▶ Records for this exercise
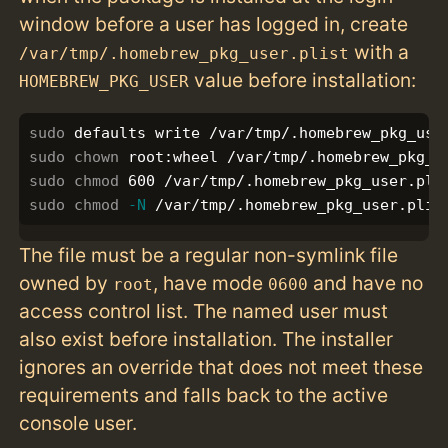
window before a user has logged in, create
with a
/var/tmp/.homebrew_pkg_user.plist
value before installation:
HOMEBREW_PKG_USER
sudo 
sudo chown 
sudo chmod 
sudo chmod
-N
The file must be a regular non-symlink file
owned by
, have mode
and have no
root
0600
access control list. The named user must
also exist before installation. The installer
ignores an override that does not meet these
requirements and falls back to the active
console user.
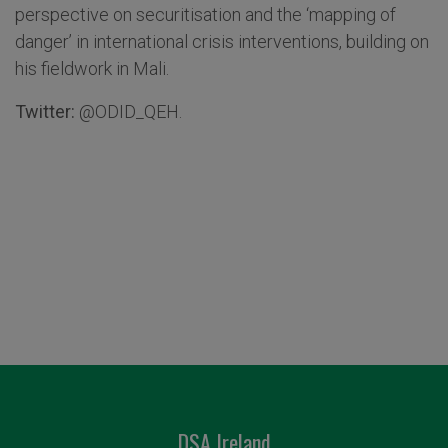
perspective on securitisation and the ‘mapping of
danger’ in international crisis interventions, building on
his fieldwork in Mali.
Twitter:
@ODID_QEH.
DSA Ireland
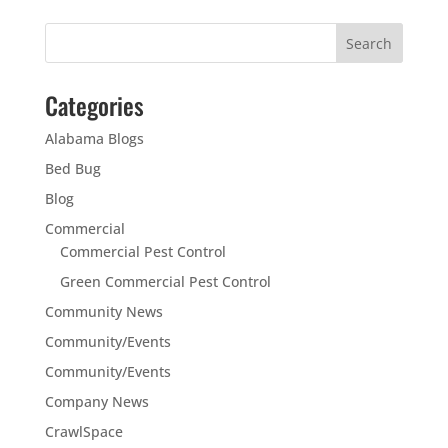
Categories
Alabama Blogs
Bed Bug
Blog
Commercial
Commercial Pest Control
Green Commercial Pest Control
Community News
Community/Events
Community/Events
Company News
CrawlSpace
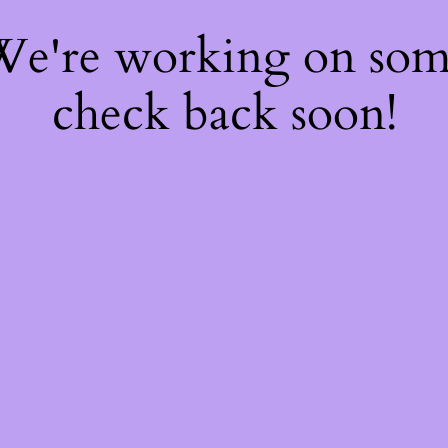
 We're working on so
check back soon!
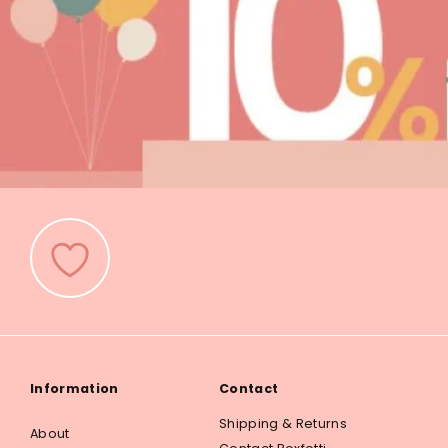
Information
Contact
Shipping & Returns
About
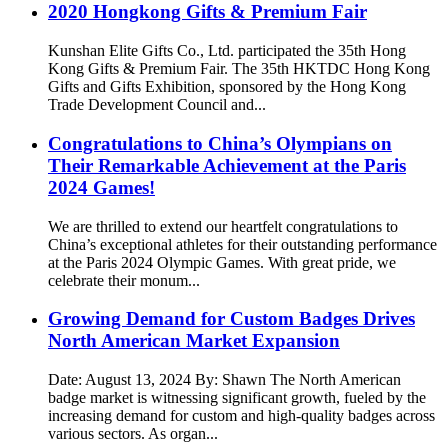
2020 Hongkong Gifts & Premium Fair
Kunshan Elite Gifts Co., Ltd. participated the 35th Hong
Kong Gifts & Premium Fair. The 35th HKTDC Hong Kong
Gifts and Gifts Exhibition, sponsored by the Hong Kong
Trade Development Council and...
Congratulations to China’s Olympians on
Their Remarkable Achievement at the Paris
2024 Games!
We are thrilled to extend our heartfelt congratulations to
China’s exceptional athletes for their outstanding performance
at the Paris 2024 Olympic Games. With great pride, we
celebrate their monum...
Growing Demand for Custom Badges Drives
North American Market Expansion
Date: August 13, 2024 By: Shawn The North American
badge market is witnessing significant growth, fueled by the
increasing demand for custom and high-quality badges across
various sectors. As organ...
---
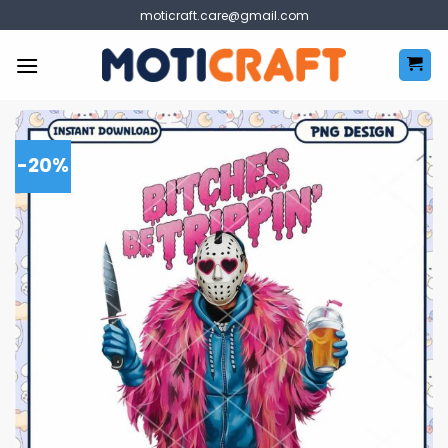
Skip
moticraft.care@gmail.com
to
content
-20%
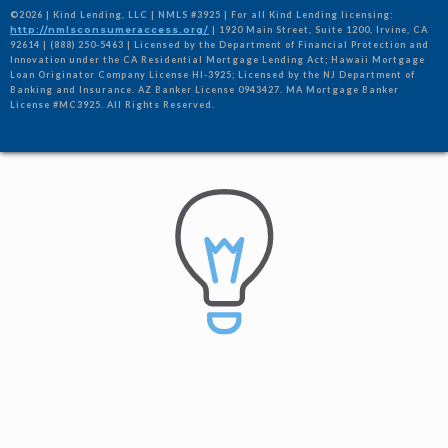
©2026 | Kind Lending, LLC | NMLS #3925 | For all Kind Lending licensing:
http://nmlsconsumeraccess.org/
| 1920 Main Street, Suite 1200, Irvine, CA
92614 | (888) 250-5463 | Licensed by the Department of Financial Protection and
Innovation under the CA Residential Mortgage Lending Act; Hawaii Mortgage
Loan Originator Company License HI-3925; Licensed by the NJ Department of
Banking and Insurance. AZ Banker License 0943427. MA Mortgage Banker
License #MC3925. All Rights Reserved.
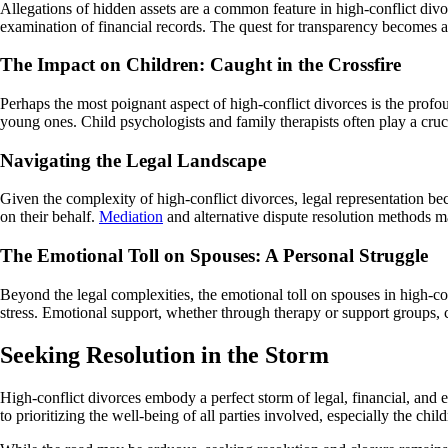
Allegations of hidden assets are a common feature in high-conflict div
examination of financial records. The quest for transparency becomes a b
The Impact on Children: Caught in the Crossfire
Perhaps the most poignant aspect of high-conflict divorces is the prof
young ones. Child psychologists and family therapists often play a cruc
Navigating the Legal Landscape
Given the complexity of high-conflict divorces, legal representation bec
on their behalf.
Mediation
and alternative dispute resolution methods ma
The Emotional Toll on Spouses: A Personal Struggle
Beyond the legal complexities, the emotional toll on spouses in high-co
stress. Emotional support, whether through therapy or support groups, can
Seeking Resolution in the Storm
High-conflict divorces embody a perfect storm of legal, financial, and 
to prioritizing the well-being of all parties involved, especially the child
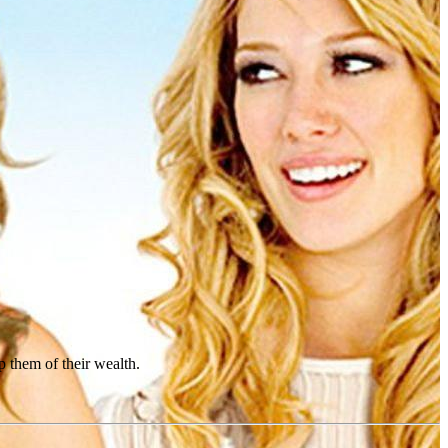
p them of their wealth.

▶ Task directions
Everything from the line with "badge market is" through the line with "various sectors. As organ..." in the listing above must be retyped exactly, with nothing added.

▶ Solved exercise
badge market is witnessing significant growth, fueled by the
increasing demand for custom and high-quality badges across
various sectors. As organ...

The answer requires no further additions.